¹Department of Pharmacy, Qilu Hospital of Shandong University, Jinan 250012, Shandong, China
²School of Medicine, Shandong University, Jinan 250100, Shandong, China
³Department of Emergency Medicine and Chest Pain Center, Qilu Hospital of Shandong University, Jinan 250012, Shandong, China
⁴Department of Orthopedics, Qilu Hospital of Shandong University, Jinan 250012, Shandong, China
⁵Department of Operating Room, Qilu Hospital of Shandong University, Jinan 250012, Shandong, China
⁶Clinical Research Center for Emergency and Critical Care Medicine of Shandong Province, Institute of Emergency and Critical Care Medicine of Shandong University, Qilu Hospital of Shandong University, Jinan 250012, Shandong, China
⁷Key Laboratory of Emergency and Critical Care Medicine of Shandong Province, Key Laboratory of Cardiopulmonary-Cerebral Resuscitation of Shandong Province, Qilu Hospital of Shandong University, Jinan 250012, Shandong, China
⁸The Key Laboratory of Cardiovascular Remodeling and Function Research, Chinese Ministry of Education, Chinese Ministry of Health and Chinese Academy of Medical Sciences, The State and Shandong Province Joint Key Laboratory of Translational Cardiovascular Medicine, Qilu Hospital of Shandong University, Jinan 250012, Shandong, China

Received: January 21, 2019Accepted: January 12, 2020Published: February 16, 2020

Copyright © 2020 Xiang et al.

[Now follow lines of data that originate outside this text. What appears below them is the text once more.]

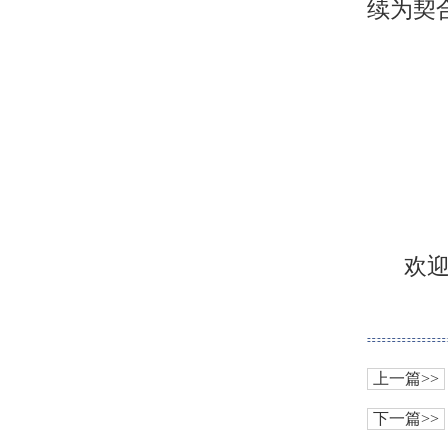
续为契
欢
上一篇>>
下一篇>>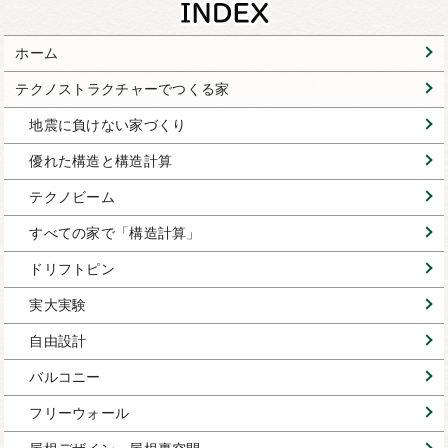
ホーム
テクノストラクチャーでつくる家
地震に負けない家づくり
優れた構造と構造計算
テクノビーム
すべての家で「構造計算」
ドリフトピン
実大実験
自由設計
バルコニー
フリーウォール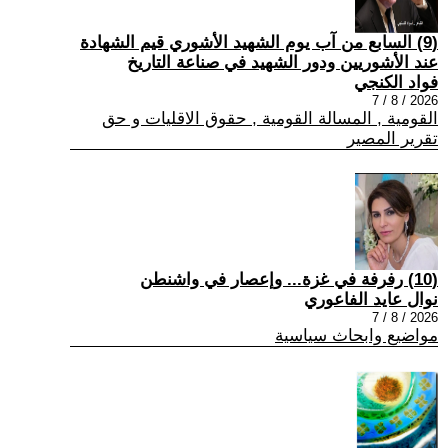
(9) السابع من آب يوم الشهيد الأشوري قيم الشهادة
عند الأشوريين ودور الشهيد في صناعة التاريخ
فواد الكنجي
2026 / 8 / 7
القومية , المسالة القومية , حقوق الاقليات و حق
تقرير المصير
(10) رفرفة في غزة... وإعصار في واشنطن
نوال عايد الفاعوري
2026 / 8 / 7
مواضيع وابحاث سياسية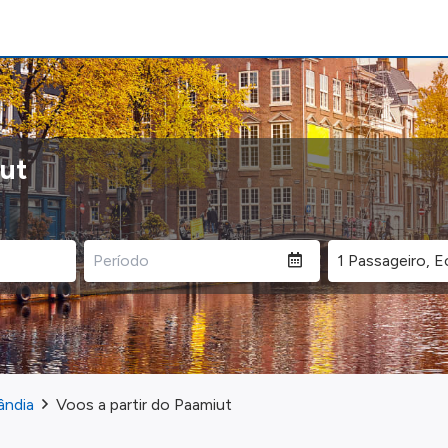
iut
ândia
Voos a partir do Paamiut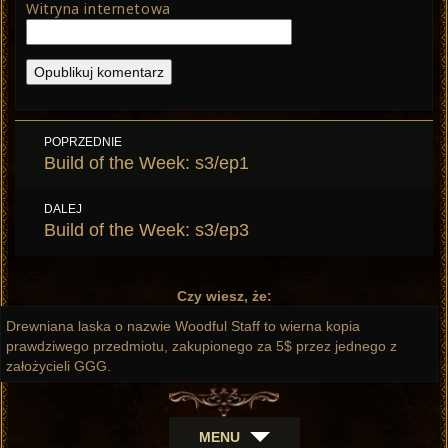
Witryna internetowa
Nawigacja
POPRZEDNIE
wpisu
Poprzedni
Build of the Week: s3/ep1
wpis:
DALEJ
Następny
Build of the Week: s3/ep3
wpis:
Czy wiesz, że:
Drewniana laska o nazwie Woodful Staff to wierna kopia
prawdziwego przedmiotu, zakupionego za 5$ przez jednego z
założycieli GGG.
MENU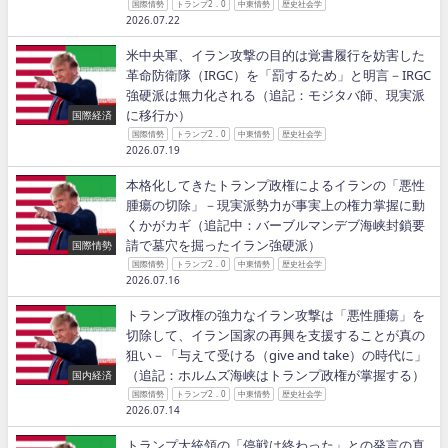
国際情勢
トランプ2．0
中東情勢
歴史社会学
2026.07.22
米中央軍、イラン攻撃の目的は覚書履行を妨害した
革命防衛隊（IRGC）を「罰するため」と明言－IRGC
強硬派は無力化される（追記：モジタバ師、現実派
に移行か）
国際経済
国際情勢
トランプ2．0
中東情勢
歴史社会学
2026.07.19
本格化してきたトランプ政権によるイランの「悪性
腫瘍の切除」－現実派勢力が事実上の権力掌握に動
くかがカギ（追記中：バーブルマンデブ海峡封鎖要
請で墓穴を掘ったイラン強硬派）
国際情勢
国際情勢
トランプ2．0
中東情勢
歴史社会学
2026.07.16
トランプ政権の強力なイラン攻撃は「悪性腫瘍」を
切除して、イラン国家の再興を支援することが真の
狙い－「与えて受ける（give and take）の時代に」
（追記：ホルムズ海峡はトランプ政権が掌握する）
国内経済
国際情勢
トランプ2．0
中東情勢
歴史社会学
2026.07.14
トランプ大統領の「停戦は終わった」との発言の真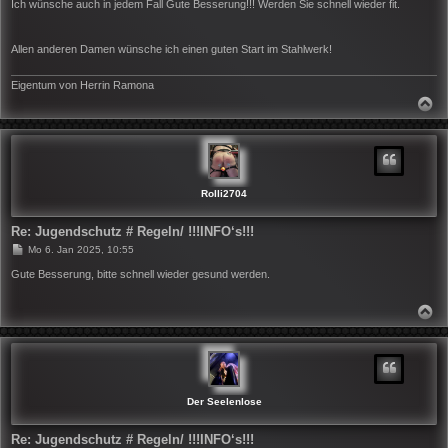
i
Ich wünsche auch in jedem Fall Gute Besserung!!! Werden Sie schnell wieder fit.
t
r
a
Allen anderen Damen wünsche ich einen guten Start im Stahlwerk!
g
Eigentum von Herrin Ramona
N
A
C
H
O
B
E
N
Rolli2704
Re: Jugendschutz # Regeln/ !!!INFO‘s!!!
B
Mo 6. Jan 2025, 10:55
e
i
Gute Besserung, bitte schnell wieder gesund werden.
t
r
a
N
g
A
C
H
O
B
E
N
Der Seelenlose
Re: Jugendschutz # Regeln/ !!!INFO‘s!!!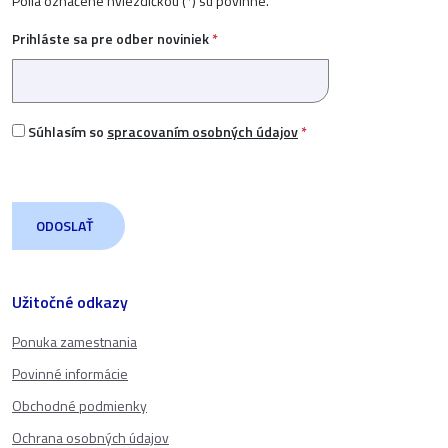
Polia označené hviezdičkou (
*
) sú povinné.
Prihláste sa pre odber noviniek
*
Súhlasím so
spracovaním osobných údajov
*
Užitočné odkazy
Ponuka zamestnania
Povinné informácie
Obchodné podmienky
Ochrana osobných údajov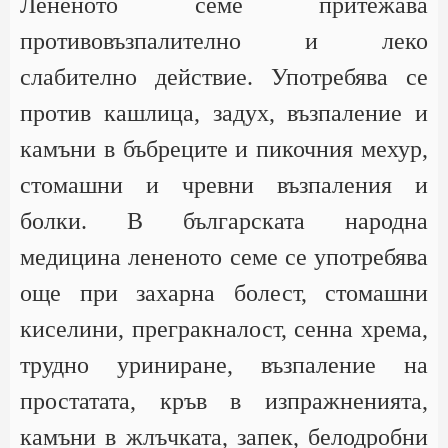
Лененото семе притежава
противовъзпалително и леко
слабително действие. Употребява се
против кашлица, задух, възпаление и
камъни в бъбреците и пикочния мехур,
стомашни и чревни възпаления и
болки. В българската народна
медицина лененото семе се употребява
още при захарна болест, стомашни
киселини, прегракналост, сенна хрема,
трудно уриниране, възпаление на
простатата, кръв в изпражненията,
камъни в жлъчката, запек, белодробни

This is an open-access article distributed under the terms of the Creative Commons Attribution License (CC BY 3.0), which permits unrestricted use, distribution, and reproduction in any medium, provided the original author and source are credited.

Abstract

Emerging evidence suggests that long non-coding RNAs (lncRNAs) are significant regulators in the pathological process of ischemic stroke (IS). However, little is known about lncRNAs and their roles in IS. In this study, we aimed to screen out differentially expressed lncRNAs and revealed the underlying mechanisms in IS. The results of bioinformatic analysis showed that lncRNA MEG3 and Sema3A were over-expressed in IS samples, while miR-424-5p was lower-expressed. Correlation between MEG3/miR-424-5p, and miR-424-5p/Sema3A were predicted with miRanda and TargetScan, and verified by dual luciferase assay. Inhibition of MEG3 remarkably increased the expression of miR-424-5p and decreased the expression of Sema3A, which also led to in an increased cell viability and decreased cellular apoptosis in oxygen-glucose deprivation and reoxygenation (OGD/R) model, as well as an activated MAPK signaling pathways. Consistently, MEG3 was upregulated in MCAO mice, knockdown of MEG3 reduced the infarct volume and improved neurobehavioral outcomes in rats following MCAO. In conclusion, it was demonstrated that MEG3 accelerated the process of IS by suppressing miR-424-5p, which targeted Sema3A and the activated MAPK pathway. These results might provide useful information for exploring the potential therapeutic targets in IS.